Por volta das 18h, em novo contato com a coluna, Leiliane informou ter conseguido conversar com o ex-companheiro. “Acabei de falar com o Roberto. Ele disse que a casa deles está arruinada, mas o importante é que estão vivos”, ressalta.

Explosão

Era por volta de 12h30 no Brasil, 18h no horário local, quando uma forte explosão ocorreu na região portuária de Beirute. Ainda não se sabe o que causou a explosão. O presidente libanês, Michel Aoun, marcou encontro com o Conselho Supremo de Defesa do país para uma reunião de emergência no Palácio Baabda, sede do governo local, e convocou o Exército.

As autoridades do Líbano começam a contabilizar as vítimas da tragédia que assolou Beirute. Segundo a agência estatal de notícias do país (NNA), com informações do Ministério da Saúde local, são 50 mortos e mais de 2,7 mil feridos.
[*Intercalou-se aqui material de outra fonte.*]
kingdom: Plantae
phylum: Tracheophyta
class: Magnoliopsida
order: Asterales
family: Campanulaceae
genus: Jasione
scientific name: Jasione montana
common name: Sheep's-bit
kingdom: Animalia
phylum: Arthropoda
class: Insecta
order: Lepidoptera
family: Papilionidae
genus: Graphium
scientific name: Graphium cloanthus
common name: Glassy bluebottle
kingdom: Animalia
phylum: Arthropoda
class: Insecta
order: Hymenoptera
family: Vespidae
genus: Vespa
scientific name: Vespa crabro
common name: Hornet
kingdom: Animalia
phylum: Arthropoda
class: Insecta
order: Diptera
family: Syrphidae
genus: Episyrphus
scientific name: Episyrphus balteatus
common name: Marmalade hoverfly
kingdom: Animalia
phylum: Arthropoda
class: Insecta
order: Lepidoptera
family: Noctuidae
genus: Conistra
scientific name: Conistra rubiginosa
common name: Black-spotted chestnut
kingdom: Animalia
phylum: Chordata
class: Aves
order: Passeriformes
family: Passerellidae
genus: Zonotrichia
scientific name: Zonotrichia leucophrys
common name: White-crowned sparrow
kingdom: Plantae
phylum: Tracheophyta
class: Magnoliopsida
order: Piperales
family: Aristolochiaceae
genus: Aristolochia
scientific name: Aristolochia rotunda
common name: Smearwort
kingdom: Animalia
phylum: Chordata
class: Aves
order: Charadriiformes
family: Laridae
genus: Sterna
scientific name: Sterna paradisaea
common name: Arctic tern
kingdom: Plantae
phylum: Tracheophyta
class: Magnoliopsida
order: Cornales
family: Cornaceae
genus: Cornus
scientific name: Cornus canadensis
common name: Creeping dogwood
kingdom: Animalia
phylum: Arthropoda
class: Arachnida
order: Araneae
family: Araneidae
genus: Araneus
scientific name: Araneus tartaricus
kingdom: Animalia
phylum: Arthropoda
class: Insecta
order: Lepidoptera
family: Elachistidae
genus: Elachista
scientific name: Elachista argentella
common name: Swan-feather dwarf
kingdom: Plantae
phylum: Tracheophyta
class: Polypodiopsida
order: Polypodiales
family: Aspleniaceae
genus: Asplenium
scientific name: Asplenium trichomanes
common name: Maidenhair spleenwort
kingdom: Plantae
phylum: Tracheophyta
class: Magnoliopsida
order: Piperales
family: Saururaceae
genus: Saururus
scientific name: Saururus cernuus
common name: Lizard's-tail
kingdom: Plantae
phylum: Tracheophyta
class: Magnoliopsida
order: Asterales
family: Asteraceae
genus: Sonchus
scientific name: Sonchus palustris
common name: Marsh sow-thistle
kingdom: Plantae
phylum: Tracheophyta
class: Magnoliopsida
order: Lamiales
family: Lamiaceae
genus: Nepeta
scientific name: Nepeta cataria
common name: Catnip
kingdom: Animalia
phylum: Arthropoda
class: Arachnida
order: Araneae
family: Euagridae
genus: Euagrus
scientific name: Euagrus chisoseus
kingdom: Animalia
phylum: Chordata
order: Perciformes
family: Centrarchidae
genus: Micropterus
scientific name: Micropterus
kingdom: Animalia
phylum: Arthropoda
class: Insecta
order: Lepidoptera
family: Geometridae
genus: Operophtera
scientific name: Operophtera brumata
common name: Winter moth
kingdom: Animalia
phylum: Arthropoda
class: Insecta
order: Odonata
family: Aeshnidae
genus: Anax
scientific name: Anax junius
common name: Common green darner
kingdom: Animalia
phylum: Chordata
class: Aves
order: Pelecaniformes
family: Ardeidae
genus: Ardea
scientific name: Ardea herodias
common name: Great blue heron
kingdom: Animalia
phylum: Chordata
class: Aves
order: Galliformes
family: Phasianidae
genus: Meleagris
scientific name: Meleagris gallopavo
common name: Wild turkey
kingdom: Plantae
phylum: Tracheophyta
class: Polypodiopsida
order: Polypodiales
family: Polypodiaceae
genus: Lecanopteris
O galpão que centraliza as suspeitas da explosão funcionava desde 2014. As forças de segurança locais acreditam que materiais explosivos estavam guardados no armazém. Inicialmente, ocorreram explosões menores e, logo em seguida, uma de maior intensidade.

O primeiro-ministro do Líbano, Hassan Diab, disse em entrevista à imprensa local que “responsáveis vão responder pela grande catástrofe e que fatos sobre o depósito serão revelados”.